Hitachi geht mit seinem neuen Schweizer Standort nach Otelfingen ZH. Dort sollen zuerst 1200, später dann bis zu 3000 Arbeitsplätze entstehen. Leer aus geht hingegen Wettingen AG. Bis zuletzt haben sich die beiden Gemeinden ein Rennen um den neuen Standort des japanischen Technologieunternehmens geleistet.
Otelfingen konnte
Hitachi unter anderem mit bestehenden Gebäuden und einem eigenen Bahnhof überzeugen. Der Aargau verliert damit jedoch rund 1000 bestehende Arbeitsplätze, die nach Otelfingen wandern. "Unser Ziel war es, die rund 1000 betroffenen Arbeitsplätze im Kanton zu halten und die Region als Arbeitsstandort und Lebensraum weiterzuentwickeln. Wir bedauern, dass diese Arbeitsplätze nicht im Kanton Aargau gesichert werden konnten", erklärt Verena Rohrer, Leiterin der Standortförderung Aargau.
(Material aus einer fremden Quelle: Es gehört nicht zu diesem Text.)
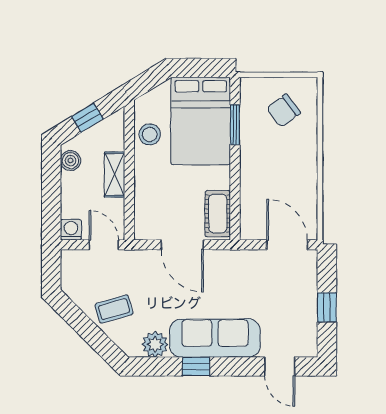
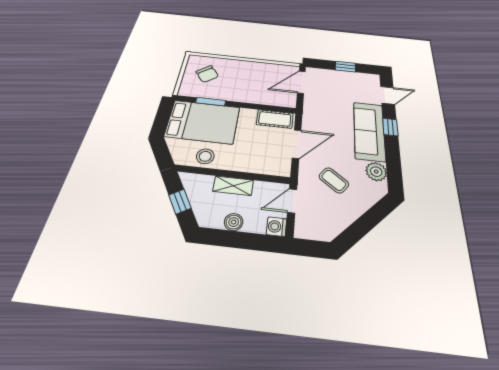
boiler: (70, 161) -> (234, 222), moved
coffee table: (114, 309) -> (334, 180), moved, turned -37
window: (196, 366) -> (390, 127), moved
"Der Gemeinderat ist hocherfreut über diesen Entscheid. Hitachi ist ein Konzern, der hervorragend zur erarbeiteten Industriestrategie und zum Narrativ Energy und Materials Hub passt", heisst es wiederum seitens der Gemeinde Ofelfingen. Die Ansiedlung von Hitachi stärke den Wirtschaftsstandort Otelfingen aber auch der ganzen Region. Sie schaff neue Chancen und unterstreiche die positive Entwicklung der Gemeinde.